* What is being asked
Copy the lines below exactly, starting at the one with "Table 1. Flavonols" and ending at the one with "Table 1: Average", and leave out any picture.
(Supplied entries)
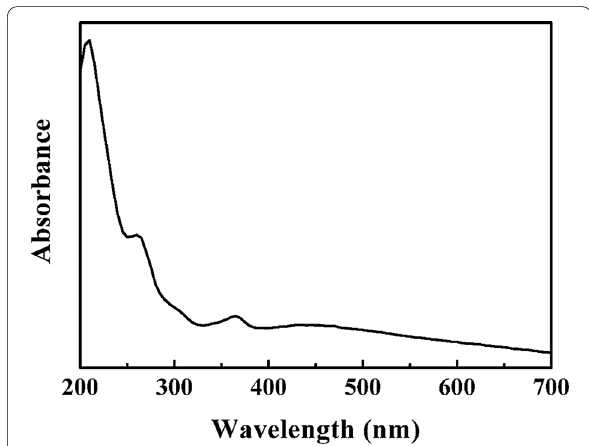
Fig. 5 UV–Vis absorption spectrum of photocatalytic-adsorbent AgZnO/POMs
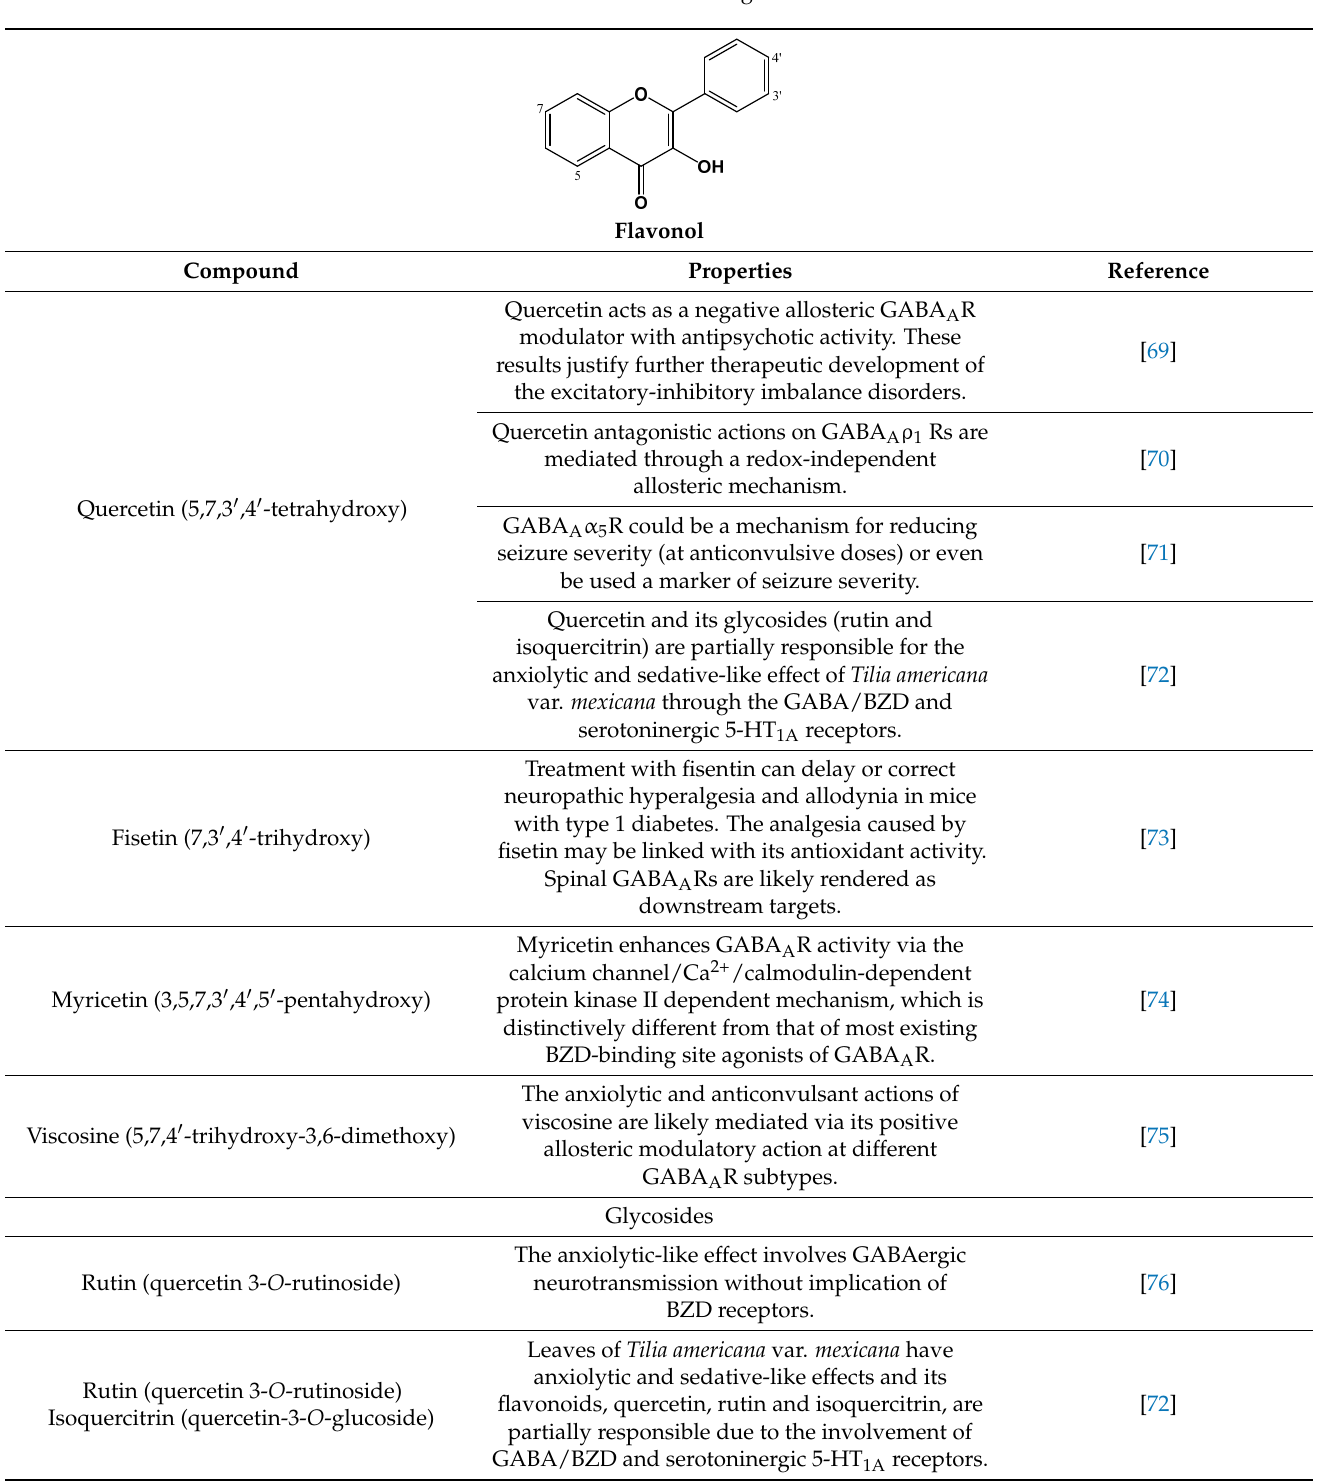
Table 1. Flavonols with relevant GABAergic effects.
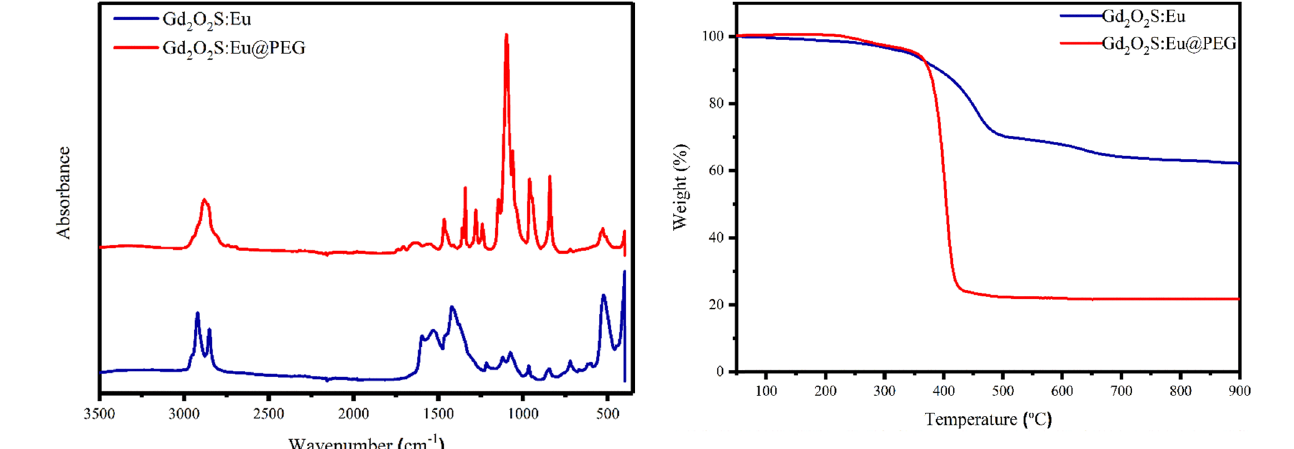
Figure 3: FT - IR spectra of Gd 2 O 2 S:Eu before and after modi fi cation.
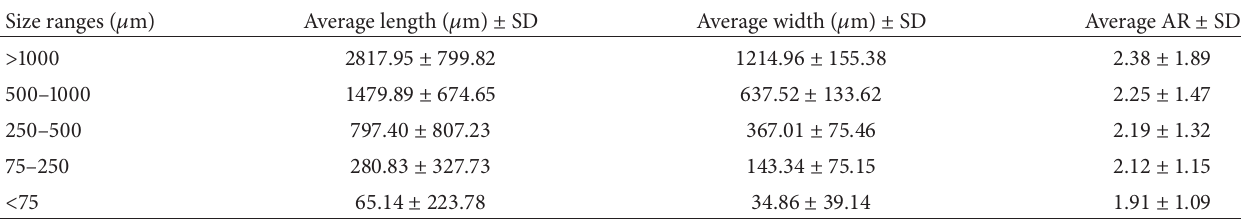
Table 1: Average dimensional parameters of wheat straw powders in different size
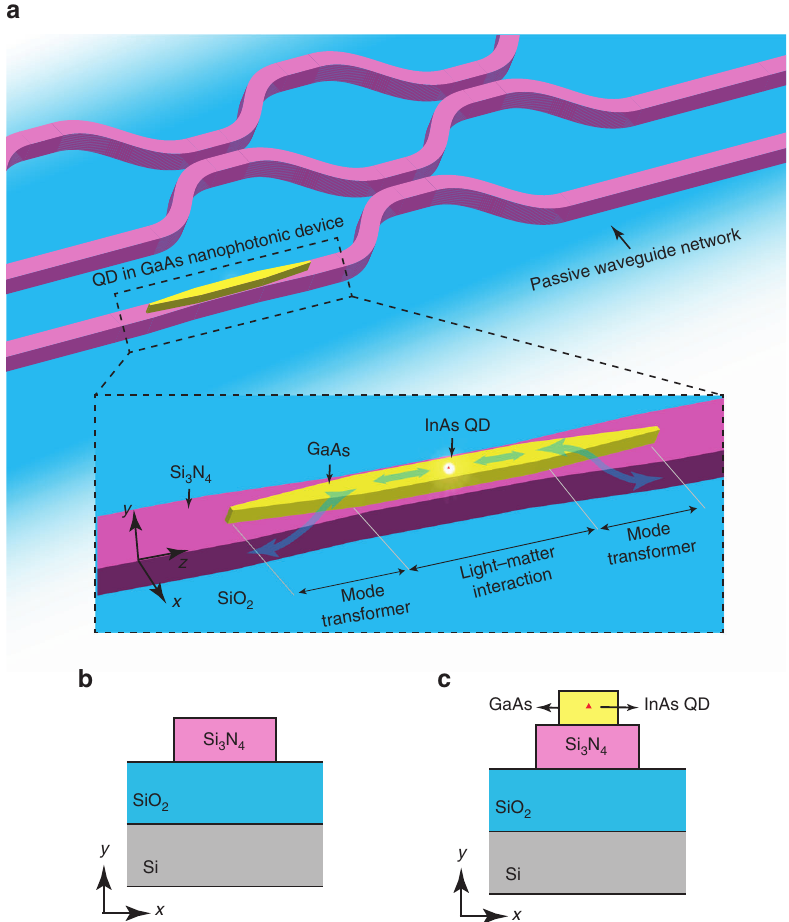
Fig. 1 Principle of operation and device geometry. a Conceptual quantum photonic circuit composed of a passive waveguide network with a directly integrated GaAs nanophotonic device (exempli fi ed by a nanowaveguide) containing a single quantum dot. A zoomed-in image of the GaAs device region (inside the dashed boundary box) shows details of the geometry and operation principle of the hybrid photonic integration platform. The light – matter interaction section of the device promotes ef fi cient coupling between a con fi ned electromagnetic fi eld (in this case, a wave con fi ned in a GaAs nanowaveguide) and a single-InAs QD embedded in the GaAs. Adiabatic mode transformers allow light from the QD in the light – matter interaction region to be ef fi ciently transferred to a Si 3 N 4 waveguide, and, conversely, also allow the QD to be accessed ef fi ciently with resonant light guided by the Si 3 N 4 waveguide. b , c Cross-sections of passive Si 3 N 4 and active GaAs waveguides that form the core elements of the integration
(End Supplied entries)
* Solution below
Table 1. Flavonols with relevant GABAergic effects.
Figure 3: FT - IR spectra of Gd 2 O 2 S:Eu before and after modi fi cation.
Table 1: Average dimensional parameters of wheat straw powders in different size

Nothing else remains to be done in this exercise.